STATED GOAL =>
Gather every line below that contains the word "common" and copy each one in full.

DATA FOR THE TASK =>
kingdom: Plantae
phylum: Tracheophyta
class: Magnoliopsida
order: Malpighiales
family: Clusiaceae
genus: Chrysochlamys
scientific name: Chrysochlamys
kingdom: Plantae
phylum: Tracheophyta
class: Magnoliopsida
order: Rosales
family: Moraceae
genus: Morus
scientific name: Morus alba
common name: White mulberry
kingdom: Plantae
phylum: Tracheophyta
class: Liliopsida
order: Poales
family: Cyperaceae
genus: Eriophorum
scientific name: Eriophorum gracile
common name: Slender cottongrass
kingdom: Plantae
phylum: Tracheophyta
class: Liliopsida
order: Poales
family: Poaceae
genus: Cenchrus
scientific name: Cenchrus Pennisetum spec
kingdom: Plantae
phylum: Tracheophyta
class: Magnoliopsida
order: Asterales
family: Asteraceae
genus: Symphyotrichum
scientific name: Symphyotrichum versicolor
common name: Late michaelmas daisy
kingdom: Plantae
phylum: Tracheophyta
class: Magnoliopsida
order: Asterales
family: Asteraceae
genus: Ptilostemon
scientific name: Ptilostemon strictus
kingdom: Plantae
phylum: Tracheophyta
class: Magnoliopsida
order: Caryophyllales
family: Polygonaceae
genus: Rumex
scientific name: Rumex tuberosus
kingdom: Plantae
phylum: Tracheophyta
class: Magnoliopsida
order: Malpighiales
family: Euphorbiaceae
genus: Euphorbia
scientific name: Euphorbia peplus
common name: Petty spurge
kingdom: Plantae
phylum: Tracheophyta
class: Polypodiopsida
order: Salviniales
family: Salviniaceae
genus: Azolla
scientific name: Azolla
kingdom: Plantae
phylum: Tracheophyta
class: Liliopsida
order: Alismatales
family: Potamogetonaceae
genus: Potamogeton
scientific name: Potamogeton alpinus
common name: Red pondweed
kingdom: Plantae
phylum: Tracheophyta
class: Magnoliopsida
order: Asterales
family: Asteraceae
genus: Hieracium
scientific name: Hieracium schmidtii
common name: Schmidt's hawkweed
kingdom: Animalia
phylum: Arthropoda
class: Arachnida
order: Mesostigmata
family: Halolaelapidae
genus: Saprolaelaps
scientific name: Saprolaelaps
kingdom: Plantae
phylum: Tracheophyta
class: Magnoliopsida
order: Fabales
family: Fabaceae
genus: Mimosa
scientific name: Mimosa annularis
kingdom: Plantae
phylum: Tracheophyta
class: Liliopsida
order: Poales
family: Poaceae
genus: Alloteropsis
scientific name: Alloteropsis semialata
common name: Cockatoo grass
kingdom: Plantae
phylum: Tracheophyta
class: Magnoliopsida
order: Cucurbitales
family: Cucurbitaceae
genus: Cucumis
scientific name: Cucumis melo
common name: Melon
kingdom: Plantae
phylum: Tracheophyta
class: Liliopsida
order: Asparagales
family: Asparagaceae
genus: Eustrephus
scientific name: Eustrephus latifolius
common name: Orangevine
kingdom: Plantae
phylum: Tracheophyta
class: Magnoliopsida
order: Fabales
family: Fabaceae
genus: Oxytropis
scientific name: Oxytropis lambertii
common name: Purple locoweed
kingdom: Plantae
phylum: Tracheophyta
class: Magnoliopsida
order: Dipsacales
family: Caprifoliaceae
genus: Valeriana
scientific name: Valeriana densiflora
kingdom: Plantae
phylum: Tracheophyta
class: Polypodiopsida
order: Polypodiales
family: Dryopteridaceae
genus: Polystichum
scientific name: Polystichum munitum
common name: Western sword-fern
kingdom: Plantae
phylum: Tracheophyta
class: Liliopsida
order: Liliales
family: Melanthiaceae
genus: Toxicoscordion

EXPECTED OUTPUT =>
common name: White mulberry
common name: Slender cottongrass
common name: Late michaelmas daisy
common name: Petty spurge
common name: Red pondweed
common name: Schmidt's hawkweed
common name: Cockatoo grass
common name: Melon
common name: Orangevine
common name: Purple locoweed
common name: Western sword-fern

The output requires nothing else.